Partiamo da un presupposto: che siate o meno fan della Austen poco importa, Emma è innegabilmente e inequivocabilmente il suo romanzo più leggero. Leggero non nel senso degli argomenti trattati (che in genere non narrano quasi mai drammi in senso stretto), ma nel senso della profondità dei personaggi e degli avvenimenti, che sono pressoché nulli.
Detto questo, analizziamo l’adattamento cinematografico più recente e cerchiamo di capirci qualcosa.

CAST. In una parola: piatto.

Anya Taylor-Joy è l’unica che ci prova, anche se non riesce comunque a farci appassionare al suo personaggio. Questo potrebbe però anche essere dovuto a infelici richieste di regia.
Tra gli altri personaggi nessuno degno di nota: Mr Knightley, interpretato da Johnny Flynn, che tra le righe del romanzo viene ben delineato in molti aspetti, risulta piatto e poco convincente.
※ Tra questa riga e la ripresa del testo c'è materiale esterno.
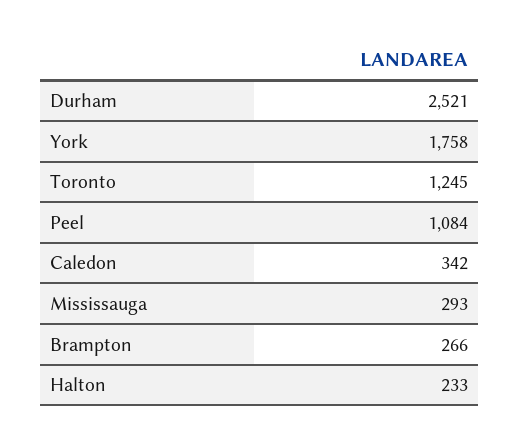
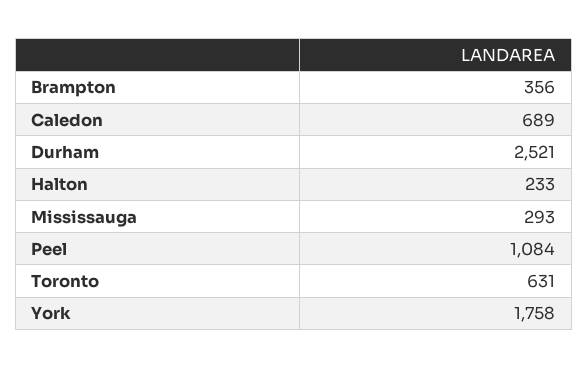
  {
    "Durham": 2521,
    "York": 1758,
-   "Toronto": 1245,
+   "Toronto": 631,
    "Peel": 1084,
-   "Caledon": 342,
+   "Caledon": 689,
    "Mississauga": 293,
-   "Brampton": 266,
+   "Brampton": 356,
    "Halton": 233
  }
Mia Goth (Harriet Smith) è forse la più fedele al testo come impostazione, ma debole nell’interpretazione.
Callum Turner (Frank Churchill) inesistente nella sceneggiatura come nella prova attoriale.

REGIA. Inconcludente.

Quello che dal trailer sembrerebbe un adattamento moderno, ironico, che strizza l’occhiolino al teatro, si rivela un pasticcio narrativo piuttosto inconcludente.
Nel tentativo di rendere ironici i personaggi, enfatizzando le loro caratteristiche, si finisce per tramutarli in grottesche caricature.
Emma è senz’altro una ragazza leggera, un’alto borghese che, parafrasando l’autrice, non ha avuto molto di cui preoccuparsi nel suoi primi 21 anni: bella, ricca, sicura di sé, benvoluta. Ma attenzione, perché confondere la leggerezza con la vacuità è un peccato mortale, soprattutto se si parla di Jane Austen.
Citando Virginia Woolf: “Jane Austen domina emozioni assai più profonde di quanto si offrano a prima vista, ci incita ad aggiungere cosa manca”. Emma, oltre ad essere ricca e viziata, è orfana di madre fin da piccolissima, nutre per il padre un affetto tenero e assoluto, tenta di pilotare i sentimenti altrui perché ha paura di affrontare i propri.
La scena della tanto sospirata dichiarazione di Knightley è un climax di dolcezza, qui nel tentativo di “far ridere” si è resa grottesca anche quella.
Questo adattamento riesce a renderla antipatica dal primo all’ultimo fotogramma.
Ah, sì, i fotogrammi. Un plauso va senz’altro alla notevole fotografia, elemento di qualità davvero superiore presente per tutta la durata del film.
La regista Autumn de Wilde è infatti una fotografa professionista al suo primo lavoro cinematografico.
Perché lasciare la strada vecchia per la nuova?